§ DATA PROVIDED:
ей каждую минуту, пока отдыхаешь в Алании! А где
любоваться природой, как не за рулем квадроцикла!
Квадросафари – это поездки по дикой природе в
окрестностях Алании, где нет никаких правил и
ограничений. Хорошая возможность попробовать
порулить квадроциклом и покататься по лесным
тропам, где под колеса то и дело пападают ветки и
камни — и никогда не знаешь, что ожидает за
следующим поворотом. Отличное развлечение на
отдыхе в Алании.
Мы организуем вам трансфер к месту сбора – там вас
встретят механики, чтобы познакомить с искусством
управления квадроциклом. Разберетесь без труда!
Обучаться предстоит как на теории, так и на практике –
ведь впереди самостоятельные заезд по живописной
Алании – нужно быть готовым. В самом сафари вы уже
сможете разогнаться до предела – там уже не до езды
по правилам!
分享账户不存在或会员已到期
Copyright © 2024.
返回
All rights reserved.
--
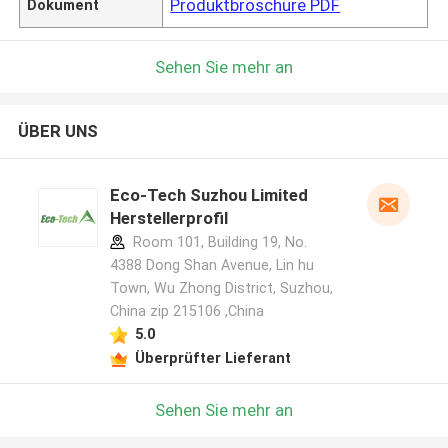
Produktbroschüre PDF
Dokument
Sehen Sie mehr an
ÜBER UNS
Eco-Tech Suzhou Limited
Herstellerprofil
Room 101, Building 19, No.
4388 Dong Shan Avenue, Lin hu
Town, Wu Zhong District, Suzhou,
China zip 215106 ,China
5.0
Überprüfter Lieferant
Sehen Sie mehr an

§ ACTION ITEM:
Reproduce the lines of the records without any change, starting at the line that contains "ей каждую минуту, пока" and ending at the line that contains "по правилам!".

§ EXERCISE RESULT:
ей каждую минуту, пока отдыхаешь в Алании! А где
любоваться природой, как не за рулем квадроцикла!
Квадросафари – это поездки по дикой природе в
окрестностях Алании, где нет никаких правил и
ограничений. Хорошая возможность попробовать
порулить квадроциклом и покататься по лесным
тропам, где под колеса то и дело пападают ветки и
камни — и никогда не знаешь, что ожидает за
следующим поворотом. Отличное развлечение на
отдыхе в Алании.
Мы организуем вам трансфер к месту сбора – там вас
встретят механики, чтобы познакомить с искусством
управления квадроциклом. Разберетесь без труда!
Обучаться предстоит как на теории, так и на практике –
ведь впереди самостоятельные заезд по живописной
Алании – нужно быть готовым. В самом сафари вы уже
сможете разогнаться до предела – там уже не до езды
по правилам!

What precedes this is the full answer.